----- Text under study -----
PLAN OF DISTRIBUTION
Each broker-dealer that receives New Debentures for its own account
pursuant to the Exchange Offer must acknowledge that it will deliver a
prospectus in connection with any resale of such New Debentures. This
Prospectus, as it may be amended or supplemented from time to time, may be used
by a broker-dealer in connection with resales of New Debentures received in
exchange for Old Debentures where such Old Debentures were acquired as a result
of market-making activities or other trading activities.
Any broker-dealer that resells New Debentures that were received by it
for its own account pursuant to the Exchange Offer and any broker or dealer that
participates in a distribution of such New Debentures may be deemed to be an
"underwriter" within the meaning of the Securities Act and any profit on any
such resale of New Debentures and any commissions or concessions received by any
such persons may be deemed to be underwriting compensation under the Securities
Act. The Letter of Transmittal states that by acknowledging that it will deliver
and by delivering a prospectus, a broker-dealer will not be deemed to admit that
it is an "underwriter" within the meaning of the Securities Act.
VALIDITY OF NEW DEBENTURES
The validity of the New Debentures will be passed upon for the Company
by Pitney, Hardin, Kipp & Szuch, Morristown, New Jersey.
EXPERTS
The consolidated financial statements of HUBCO as of December 31, 1995
and 1994 and for each of the three years in the three year period ended December
31, 1995, incorporated by reference herein, have been audited by Arthur Andersen
LLP, independent public accountants, as indicated in their report with respect
thereto, and are incorporated by reference herein in reliance upon the authority
of said firm as experts in giving said reports.
-----
• **What this exercise asks**
**1)** Condense the paragraph of the prospectus excerpt that begins "Any broker-dealer that resells New Debentures" into a short bulleted list that keeps its main facts.
**2)** Supply the next part of the prospectus excerpt, starting right after its final sentence.
----- Provided material -----
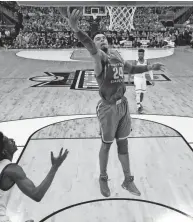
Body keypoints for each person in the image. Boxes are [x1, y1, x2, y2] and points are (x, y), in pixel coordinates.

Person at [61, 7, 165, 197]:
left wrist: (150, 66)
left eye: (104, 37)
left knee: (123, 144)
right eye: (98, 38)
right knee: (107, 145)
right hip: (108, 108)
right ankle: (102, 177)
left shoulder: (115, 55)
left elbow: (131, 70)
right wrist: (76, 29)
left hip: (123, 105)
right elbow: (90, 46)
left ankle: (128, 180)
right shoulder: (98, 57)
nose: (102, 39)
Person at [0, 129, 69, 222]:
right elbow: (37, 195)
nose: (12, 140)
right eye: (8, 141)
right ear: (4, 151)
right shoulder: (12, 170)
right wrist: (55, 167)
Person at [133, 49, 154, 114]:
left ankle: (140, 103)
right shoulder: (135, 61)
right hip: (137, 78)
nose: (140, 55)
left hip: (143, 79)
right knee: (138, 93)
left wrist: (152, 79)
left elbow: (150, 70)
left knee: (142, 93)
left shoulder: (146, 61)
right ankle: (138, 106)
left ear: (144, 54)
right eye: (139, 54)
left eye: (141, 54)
-----
• **Your responses**
**1)**
- A broker-dealer that resells New Debentures it received for its own account through the Exchange Offer may be deemed an "underwriter" under the Securities Act.
- The same applies to any broker or dealer that takes part in a distribution of those New Debentures.
- Profit on such resales, and any commissions or concessions these persons receive, may be deemed underwriting compensation under the Securities Act.
- The Letter of Transmittal states that a broker-dealer does not admit to being an "underwriter" by acknowledging that it will deliver a prospectus or by delivering one.

**2)**
The consolidated financial statements of Lafayette as of December 31,
1995 and 1994 and for each of the years in the three year period ended December
31, 1995, incorporated by reference herein, have been audited by Arthur Andersen
LLP, independent public accountants, as indicated in their report with respect
thereto, and are incorporated by reference herein in reliance upon the authority
of said firm as experts in giving said reports.
The consolidated financial statements of Westport as of December 31,
1995 and 1994 and for each of the years in the three year period ended December
31, 1995, incorporated herein by reference, have been audited by Arthur Andersen
LLP, independent public accountants, as indicated in their report with respect
thereto, and are incorporated by reference herein in reliance upon the authority
of said firm as experts in giving said reports.
PART II
INFORMATION NOT REQUIRED IN PROSPECTUS
Item 20. Indemnification of Directors and Officers.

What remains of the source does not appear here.